Following the main analysis, we carried out a selective subgroup analysis in patients with diabetes mellitus and hypertension. Those cardiovascular diseases are well-established risk factors for incidental vascular events and act synergistically for recurrent ischaemic stroke as expressed in the ABCD2 score7 and in the CHA2DS2-VASc score.18 Also, diabetes mellitus and hypertension are frequent causes for retinal pathologies.19 An interaction analysis revealed a significant interaction between diabetes mellitus and hypertension and vascular retinopathy with vessel rarefaction on the risk for recurrent ischaemic stroke (p=0.006) but not for composite vascular events (p=0.342). No statistically significant interaction was shown when testing for the other outcome events. HRs were only computed for composite vascular events, recurrent stroke and vascular deaths because no acute coronary syndromes occurred in the fundus category vascular retinopathy with vessel rarefaction. P values <0.05 were defined as statistically significant.
In total, we enrolled 954 patients at the Charité-Universitätsmedizin Berlin, Campus Benjamin Franklin study site, of which 841 participants received a fundus photograph. We excluded 119 patients due to ungradable pictures, missing data and study protocol violations at study inclusion (ie, stroke not being most probable diagnosis and missing option for evidence-based secondary prevention). Hence, we included 722 patients in the final analysis (figure 1). Among the 722 subjects included in the final analysis, mean age was 69 years (SD 10 years), 34.8% were female, median ABCD2 was 4 (IQR 4–5) and median NIHSS was 1 (IQR 0–2). Incidental stroke aetiologies according to TOAST were distributed as followed: 9.3% large vessel atherosclerosis, 18.4% cardioembolic, 8.2% small vessel disease, 1.5% other causes and 62.6% undetermined aetiology (6.5% competing causes, 24.3% no potential cause, 31.1% incomplete diagnostics, 38.1% unknown reasons).

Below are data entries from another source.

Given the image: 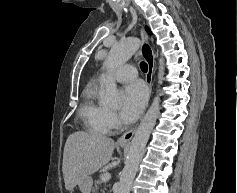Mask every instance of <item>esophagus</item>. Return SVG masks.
<instances>
[{"instance_id":"34e87169","label":"esophagus","mask_w":237,"mask_h":193,"mask_svg":"<svg viewBox=\"0 0 237 193\" xmlns=\"http://www.w3.org/2000/svg\"><path fill=\"white\" fill-rule=\"evenodd\" d=\"M140 36L142 39L141 44V52L147 62L148 65V72L146 75V82L149 87V94L152 92V79L154 74V67H155V54L153 52V49L149 43L148 35L144 28H141L140 30ZM135 132V128L128 130L125 132L118 140V145H128L130 143L131 138L133 137Z\"/></svg>"}]
</instances>
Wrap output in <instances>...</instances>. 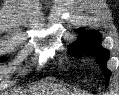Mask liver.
Segmentation results:
<instances>
[{
	"instance_id": "obj_1",
	"label": "liver",
	"mask_w": 119,
	"mask_h": 95,
	"mask_svg": "<svg viewBox=\"0 0 119 95\" xmlns=\"http://www.w3.org/2000/svg\"><path fill=\"white\" fill-rule=\"evenodd\" d=\"M56 92H57V93H61L60 95H65V92H59V91L57 90V88H56Z\"/></svg>"
}]
</instances>
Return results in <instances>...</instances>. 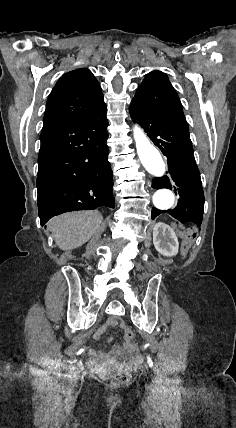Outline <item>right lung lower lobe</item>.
<instances>
[{"mask_svg":"<svg viewBox=\"0 0 236 428\" xmlns=\"http://www.w3.org/2000/svg\"><path fill=\"white\" fill-rule=\"evenodd\" d=\"M106 113L41 132L37 189L42 226L65 212L115 207Z\"/></svg>","mask_w":236,"mask_h":428,"instance_id":"98d812e1","label":"right lung lower lobe"}]
</instances>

The baseline characteristics and distribution of cardiovascular risk factors separated for the different outcome events are shown in table 2. In total, 109 vascular events occurred during the course of the trial. Most of these events were subsequent strokes (n=74, 65.4%), followed by acute coronary syndromes (n=20, 18.3%) and vascular deaths (n=15, 13.1%). The majority of the examined retinas were classified as moderate vascular retinopathy (65.5%), followed by no or mild vascular retinopathy (21.5%) and vascular retinopathy with vessel rarefaction (13.0%).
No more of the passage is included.